Madame de Saint-Malo ou La fidélité

Août 1858 : l'empereur Napoléon III et l'impératrice Eugénie
se rendent en visite en Bretagne. C'est la première fois depuis
la Renaissance que des souverains français viennent dans la
grande province de l'Ouest. L'événement attire des foules considérables.

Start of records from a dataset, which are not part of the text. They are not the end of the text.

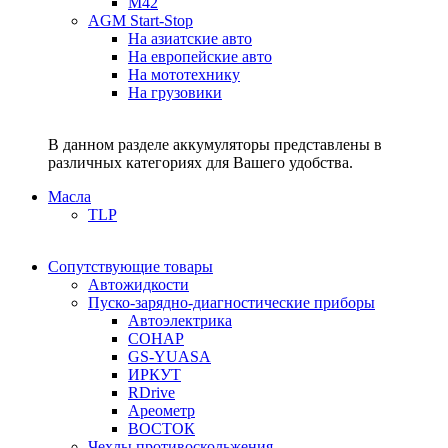
M42
AGM Start-Stop
На азиатские авто
На европейские авто
На мототехнику
На грузовики
В данном разделе аккумуляторы представлены в
различных категориях для Вашего удобства.
Масла
TLP
Сопутствующие товары
Автожидкости
Пуско-зарядно-диагностические приборы
Автоэлектрика
СОНАР
GS-YUASA
ИРКУТ
RDrive
Ареометр
ВОСТОК
Чехлы противоскольжения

Parmi ceux qui acclament le couple impérial figure
Amélia Bouvet, jeune demoiselle des environs de Saint-Malo,
petite-fille d'un célèbre amiral, dont l'exceptionnelle beauté et
la fascination bien visible attirent l'attention de Leurs Majestés.
Quelques années plus tard, l'Impératrice appelle la jeune
Bretonne à ses côtés en tant que lectrice, puis dame du palais,
et Amélia Bouvet - devenue Amélia Carette après son mariage
avec un riche industriel - va ainsi connaître les grandes heures
de la cour, des gigantesques bals des Tuileries à l'Exposition
universelle de 1867 où Paris, devenue pour l'occasion capitale
du monde, accueille les plus illustres têtes couronnées de la
planète.
Plus dure sera la chute. Trois ans après son apothéose, le
Second Empire s'effondre lamentablement à Sedan, et l'Empereur,
malade et vaincu, se constitue prisonnier des Prussiens.
Parmi les anciens serviteurs, nombreux seront les déçus et les
opportunistes qui tourneront alors le dos à leurs engagements
passés. Tel n'est pas le cas d'Amélia Carette pour qui Louis-Napoléon
Bonaparte et Eugénie de Montijo resteront toujours
l'Empereur et l'Impératrice avec une majuscule.